Initially I declined, telling her about the warning from my lawyer to stay away from business for a while so that Clive couldn’t come after me for more money.
Then Clive did me a favor, although he may not have seen it that way. He found himself a wealthy widow, wooed her, and married her in short order. The wedding was, I am told, the social event of the season. I gave it a pass.
But the minute the union was legal, I called Sarah and asked if the offer was still open. It was.
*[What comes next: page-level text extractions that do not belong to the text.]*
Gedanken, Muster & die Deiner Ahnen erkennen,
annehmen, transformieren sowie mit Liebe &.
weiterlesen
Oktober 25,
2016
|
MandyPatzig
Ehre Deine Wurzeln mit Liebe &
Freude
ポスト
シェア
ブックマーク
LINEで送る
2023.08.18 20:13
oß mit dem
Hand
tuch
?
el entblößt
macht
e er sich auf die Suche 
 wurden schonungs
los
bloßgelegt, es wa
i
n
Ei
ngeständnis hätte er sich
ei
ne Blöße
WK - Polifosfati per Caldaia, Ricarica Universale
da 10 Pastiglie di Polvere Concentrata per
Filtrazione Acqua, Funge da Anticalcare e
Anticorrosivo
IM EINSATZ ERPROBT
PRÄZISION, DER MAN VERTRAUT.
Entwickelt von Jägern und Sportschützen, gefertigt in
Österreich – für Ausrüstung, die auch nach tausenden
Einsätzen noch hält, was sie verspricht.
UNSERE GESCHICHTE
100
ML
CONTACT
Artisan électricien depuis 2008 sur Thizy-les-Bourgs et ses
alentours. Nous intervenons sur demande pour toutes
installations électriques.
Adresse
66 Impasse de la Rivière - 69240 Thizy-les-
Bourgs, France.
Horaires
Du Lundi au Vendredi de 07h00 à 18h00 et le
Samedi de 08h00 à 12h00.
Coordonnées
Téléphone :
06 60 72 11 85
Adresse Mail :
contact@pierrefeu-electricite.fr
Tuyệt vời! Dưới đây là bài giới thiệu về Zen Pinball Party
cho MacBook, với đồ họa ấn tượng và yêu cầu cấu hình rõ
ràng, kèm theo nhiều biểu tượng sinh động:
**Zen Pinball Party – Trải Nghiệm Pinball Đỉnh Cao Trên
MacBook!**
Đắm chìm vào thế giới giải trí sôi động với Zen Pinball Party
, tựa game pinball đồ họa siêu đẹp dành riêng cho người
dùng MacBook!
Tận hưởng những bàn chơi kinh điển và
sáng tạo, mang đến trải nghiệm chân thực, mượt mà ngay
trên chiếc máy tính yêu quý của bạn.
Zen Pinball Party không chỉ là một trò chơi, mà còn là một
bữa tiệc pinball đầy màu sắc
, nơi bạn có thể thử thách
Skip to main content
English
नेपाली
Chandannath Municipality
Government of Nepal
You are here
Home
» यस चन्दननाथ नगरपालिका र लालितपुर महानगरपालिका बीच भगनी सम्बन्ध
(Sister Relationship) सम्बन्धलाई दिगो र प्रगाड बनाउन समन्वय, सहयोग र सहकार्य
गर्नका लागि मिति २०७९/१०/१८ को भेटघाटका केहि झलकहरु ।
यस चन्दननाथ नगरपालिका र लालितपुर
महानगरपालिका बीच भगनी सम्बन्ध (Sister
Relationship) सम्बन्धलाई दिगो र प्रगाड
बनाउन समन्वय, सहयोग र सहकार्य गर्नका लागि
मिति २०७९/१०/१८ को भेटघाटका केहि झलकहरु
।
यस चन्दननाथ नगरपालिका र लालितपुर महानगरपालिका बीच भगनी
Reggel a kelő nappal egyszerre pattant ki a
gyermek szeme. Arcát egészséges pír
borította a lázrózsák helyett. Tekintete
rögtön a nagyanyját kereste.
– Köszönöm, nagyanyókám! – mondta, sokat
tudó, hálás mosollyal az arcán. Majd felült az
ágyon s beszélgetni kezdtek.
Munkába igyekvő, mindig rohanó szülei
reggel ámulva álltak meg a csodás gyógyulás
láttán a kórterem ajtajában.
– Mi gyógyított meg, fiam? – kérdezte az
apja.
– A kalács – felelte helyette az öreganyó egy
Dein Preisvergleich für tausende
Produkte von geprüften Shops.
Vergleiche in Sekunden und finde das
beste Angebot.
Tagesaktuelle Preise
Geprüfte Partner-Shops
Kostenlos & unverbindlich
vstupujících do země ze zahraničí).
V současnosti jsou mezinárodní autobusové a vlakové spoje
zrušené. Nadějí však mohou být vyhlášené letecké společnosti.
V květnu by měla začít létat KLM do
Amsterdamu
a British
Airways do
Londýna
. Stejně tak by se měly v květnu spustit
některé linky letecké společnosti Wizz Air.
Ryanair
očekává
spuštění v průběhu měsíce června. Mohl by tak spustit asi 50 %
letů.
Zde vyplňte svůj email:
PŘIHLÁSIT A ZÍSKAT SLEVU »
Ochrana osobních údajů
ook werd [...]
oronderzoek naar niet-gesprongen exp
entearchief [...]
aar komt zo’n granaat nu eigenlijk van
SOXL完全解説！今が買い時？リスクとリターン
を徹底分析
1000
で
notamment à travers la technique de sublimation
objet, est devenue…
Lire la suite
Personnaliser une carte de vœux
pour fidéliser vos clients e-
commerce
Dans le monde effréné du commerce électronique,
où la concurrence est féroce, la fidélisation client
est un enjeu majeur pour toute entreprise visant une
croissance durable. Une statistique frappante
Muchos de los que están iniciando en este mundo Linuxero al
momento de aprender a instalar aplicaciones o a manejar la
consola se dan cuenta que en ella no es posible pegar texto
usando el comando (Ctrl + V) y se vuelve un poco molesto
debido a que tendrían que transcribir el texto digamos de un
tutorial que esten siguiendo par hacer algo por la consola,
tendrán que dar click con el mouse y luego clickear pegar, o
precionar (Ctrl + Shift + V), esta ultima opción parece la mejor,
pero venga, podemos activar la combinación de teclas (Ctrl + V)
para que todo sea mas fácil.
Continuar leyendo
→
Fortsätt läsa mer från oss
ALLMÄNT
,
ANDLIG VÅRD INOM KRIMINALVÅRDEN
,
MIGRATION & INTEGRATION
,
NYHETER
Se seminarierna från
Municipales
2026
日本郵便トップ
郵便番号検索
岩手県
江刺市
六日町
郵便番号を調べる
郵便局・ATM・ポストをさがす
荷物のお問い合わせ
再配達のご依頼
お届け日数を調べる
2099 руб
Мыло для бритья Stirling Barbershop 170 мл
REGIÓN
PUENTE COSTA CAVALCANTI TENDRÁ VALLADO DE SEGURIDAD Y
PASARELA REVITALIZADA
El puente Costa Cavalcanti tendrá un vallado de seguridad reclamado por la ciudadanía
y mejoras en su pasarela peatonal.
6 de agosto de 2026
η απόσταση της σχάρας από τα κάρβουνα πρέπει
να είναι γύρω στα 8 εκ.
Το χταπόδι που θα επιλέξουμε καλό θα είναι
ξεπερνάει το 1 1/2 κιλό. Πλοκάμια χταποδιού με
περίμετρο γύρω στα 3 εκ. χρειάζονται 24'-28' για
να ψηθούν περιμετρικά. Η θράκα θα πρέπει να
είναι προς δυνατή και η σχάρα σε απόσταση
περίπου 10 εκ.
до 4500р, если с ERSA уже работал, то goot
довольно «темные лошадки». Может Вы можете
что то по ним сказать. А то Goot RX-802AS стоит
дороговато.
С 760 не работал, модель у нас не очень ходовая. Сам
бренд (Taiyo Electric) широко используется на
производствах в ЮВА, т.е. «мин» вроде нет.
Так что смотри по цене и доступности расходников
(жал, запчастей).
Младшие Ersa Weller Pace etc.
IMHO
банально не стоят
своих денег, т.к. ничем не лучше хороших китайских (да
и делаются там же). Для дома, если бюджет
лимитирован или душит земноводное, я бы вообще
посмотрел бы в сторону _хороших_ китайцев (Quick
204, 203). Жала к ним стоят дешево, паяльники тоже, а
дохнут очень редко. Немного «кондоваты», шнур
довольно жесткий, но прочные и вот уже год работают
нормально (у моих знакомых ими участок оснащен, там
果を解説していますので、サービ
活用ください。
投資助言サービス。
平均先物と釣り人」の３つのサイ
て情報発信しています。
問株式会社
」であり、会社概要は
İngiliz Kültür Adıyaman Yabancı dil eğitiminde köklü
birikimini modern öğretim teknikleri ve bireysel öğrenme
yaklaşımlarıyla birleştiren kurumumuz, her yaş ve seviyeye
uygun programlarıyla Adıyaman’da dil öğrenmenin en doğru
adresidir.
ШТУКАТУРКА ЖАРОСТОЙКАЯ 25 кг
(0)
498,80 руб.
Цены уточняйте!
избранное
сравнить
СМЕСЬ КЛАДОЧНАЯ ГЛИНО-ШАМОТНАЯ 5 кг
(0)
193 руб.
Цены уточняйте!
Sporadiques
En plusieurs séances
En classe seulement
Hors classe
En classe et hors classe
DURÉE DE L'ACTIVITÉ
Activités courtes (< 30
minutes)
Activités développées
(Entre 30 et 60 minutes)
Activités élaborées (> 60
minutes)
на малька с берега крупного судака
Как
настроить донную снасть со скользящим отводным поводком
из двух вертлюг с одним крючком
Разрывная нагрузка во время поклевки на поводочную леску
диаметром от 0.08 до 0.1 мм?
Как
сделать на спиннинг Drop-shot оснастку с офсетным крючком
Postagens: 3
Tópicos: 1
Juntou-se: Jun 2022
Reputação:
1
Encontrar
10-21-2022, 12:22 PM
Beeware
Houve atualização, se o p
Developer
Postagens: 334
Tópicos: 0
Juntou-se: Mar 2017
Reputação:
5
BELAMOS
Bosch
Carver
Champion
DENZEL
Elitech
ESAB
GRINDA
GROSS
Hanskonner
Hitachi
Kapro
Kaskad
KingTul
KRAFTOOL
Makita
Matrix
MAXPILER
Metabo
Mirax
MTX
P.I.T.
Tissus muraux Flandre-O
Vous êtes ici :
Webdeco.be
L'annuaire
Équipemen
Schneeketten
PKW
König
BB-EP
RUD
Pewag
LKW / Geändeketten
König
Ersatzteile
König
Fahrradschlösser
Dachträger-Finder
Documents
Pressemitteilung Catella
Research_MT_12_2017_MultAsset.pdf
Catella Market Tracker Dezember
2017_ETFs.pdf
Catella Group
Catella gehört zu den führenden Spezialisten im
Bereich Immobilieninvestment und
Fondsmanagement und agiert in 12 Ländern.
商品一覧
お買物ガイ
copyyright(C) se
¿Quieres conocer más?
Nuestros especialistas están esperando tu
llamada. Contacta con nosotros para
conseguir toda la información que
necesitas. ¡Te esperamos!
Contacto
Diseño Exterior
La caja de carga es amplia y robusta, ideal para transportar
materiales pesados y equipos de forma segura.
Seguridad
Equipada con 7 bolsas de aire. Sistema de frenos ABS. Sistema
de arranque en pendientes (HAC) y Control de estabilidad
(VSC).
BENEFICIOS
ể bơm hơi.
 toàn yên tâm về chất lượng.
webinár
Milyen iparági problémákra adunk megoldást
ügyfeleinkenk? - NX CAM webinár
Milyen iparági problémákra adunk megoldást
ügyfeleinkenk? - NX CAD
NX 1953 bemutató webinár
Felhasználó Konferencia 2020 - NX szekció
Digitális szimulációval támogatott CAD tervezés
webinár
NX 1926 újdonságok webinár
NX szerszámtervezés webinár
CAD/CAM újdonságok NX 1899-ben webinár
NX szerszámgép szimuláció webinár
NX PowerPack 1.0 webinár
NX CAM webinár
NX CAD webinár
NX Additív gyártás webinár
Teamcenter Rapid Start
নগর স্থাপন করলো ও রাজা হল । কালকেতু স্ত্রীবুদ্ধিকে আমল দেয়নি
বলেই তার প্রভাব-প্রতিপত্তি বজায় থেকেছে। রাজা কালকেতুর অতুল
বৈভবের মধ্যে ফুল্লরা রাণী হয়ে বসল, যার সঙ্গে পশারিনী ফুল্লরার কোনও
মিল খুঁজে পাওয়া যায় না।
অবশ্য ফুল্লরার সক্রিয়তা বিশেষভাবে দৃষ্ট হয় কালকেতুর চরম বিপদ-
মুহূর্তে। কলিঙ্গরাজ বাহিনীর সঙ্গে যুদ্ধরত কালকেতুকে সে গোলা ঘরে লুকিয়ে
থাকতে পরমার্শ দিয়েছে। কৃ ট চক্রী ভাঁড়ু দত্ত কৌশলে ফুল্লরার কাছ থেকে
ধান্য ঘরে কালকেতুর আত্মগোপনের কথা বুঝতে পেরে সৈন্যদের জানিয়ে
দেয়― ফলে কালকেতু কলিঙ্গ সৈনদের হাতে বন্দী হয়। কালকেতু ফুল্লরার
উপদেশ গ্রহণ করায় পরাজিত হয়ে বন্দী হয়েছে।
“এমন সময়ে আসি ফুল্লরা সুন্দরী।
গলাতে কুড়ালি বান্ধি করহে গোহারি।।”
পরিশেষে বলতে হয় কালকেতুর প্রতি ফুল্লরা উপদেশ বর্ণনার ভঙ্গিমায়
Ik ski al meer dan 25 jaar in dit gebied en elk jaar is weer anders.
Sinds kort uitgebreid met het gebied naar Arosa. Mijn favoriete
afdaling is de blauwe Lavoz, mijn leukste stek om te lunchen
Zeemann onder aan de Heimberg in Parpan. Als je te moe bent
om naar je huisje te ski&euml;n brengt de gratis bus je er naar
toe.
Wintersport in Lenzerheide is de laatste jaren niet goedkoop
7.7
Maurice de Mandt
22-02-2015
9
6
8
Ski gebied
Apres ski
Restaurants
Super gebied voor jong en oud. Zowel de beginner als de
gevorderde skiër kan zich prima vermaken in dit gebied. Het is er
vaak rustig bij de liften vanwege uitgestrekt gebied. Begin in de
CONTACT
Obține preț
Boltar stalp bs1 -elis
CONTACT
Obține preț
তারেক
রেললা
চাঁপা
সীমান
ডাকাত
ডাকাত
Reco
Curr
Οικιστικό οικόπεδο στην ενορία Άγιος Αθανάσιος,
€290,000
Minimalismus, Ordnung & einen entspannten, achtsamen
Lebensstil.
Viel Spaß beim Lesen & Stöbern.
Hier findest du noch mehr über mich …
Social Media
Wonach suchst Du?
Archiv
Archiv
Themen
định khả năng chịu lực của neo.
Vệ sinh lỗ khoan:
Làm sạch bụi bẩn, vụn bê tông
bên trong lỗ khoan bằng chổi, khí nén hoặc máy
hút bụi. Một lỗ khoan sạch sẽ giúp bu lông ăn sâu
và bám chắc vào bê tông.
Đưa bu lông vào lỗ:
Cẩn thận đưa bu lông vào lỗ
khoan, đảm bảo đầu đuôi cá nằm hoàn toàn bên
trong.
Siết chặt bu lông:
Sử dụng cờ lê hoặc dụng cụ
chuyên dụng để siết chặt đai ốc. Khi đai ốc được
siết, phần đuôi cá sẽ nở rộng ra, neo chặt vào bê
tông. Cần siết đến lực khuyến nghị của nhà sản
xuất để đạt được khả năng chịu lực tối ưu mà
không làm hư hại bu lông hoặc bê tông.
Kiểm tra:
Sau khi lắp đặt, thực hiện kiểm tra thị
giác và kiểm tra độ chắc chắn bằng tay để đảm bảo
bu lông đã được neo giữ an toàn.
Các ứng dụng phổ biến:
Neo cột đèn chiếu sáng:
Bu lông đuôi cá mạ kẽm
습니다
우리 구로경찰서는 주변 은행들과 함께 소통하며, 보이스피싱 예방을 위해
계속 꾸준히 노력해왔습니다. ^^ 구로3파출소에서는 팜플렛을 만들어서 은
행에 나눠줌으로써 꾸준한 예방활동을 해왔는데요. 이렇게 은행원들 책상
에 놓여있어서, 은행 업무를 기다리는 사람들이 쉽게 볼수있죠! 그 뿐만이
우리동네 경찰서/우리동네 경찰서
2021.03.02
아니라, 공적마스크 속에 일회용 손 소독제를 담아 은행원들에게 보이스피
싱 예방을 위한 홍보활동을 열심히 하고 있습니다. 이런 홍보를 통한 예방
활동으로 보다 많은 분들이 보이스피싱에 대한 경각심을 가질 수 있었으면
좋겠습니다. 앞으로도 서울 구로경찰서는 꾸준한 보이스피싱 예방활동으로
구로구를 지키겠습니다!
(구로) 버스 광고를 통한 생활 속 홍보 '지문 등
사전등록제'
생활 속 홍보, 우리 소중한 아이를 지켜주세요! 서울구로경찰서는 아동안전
I took it. The new Greenhalgh and McClintoch sign was in place a month or two later, all traces of Clive erased. Alex comes in for a couple of hours every day to help us out.
Lucas has agreed to be our temporary agent in Mexico until I can find a replacement for Don Hernan. I’m in no hurry to do so. Every three or four months I fly to Merida to see what Lucas has found for us. In between we meet in Miami about once a month for a long weekend together.
It was Lucas who first found Don Hernan’s body at the museo, after days of searching for him, not knowing that Don Hernan had journeyed, as I would later on, to the very spot where Lucas was working. And it was he who put the jade bead in the dead man’s mouth. He hadn’t been able to save the old man, he told me, but at least he felt he was able to give him something for the journey through the next life.
In many ways my relationship with Lucas is perfect for right now. I’m not interested in marriage again, not yet anyway, and he is a gentle and considerate friend and lover.
It is an interesting question, though, isn’t it, as to whether it is possible to have a truly trusting and intimate relationship with someone who keeps something very important from you.
He has not told me who the men who followed him through the forest are, or what his involvement with the guerrillas might be.
Even more important, I will never ask, nor do I expect he will ever tell me, what he did with Smoking Frog’s codex. Knowing him as well as I do, I can only assume it will not be used for evil purposes.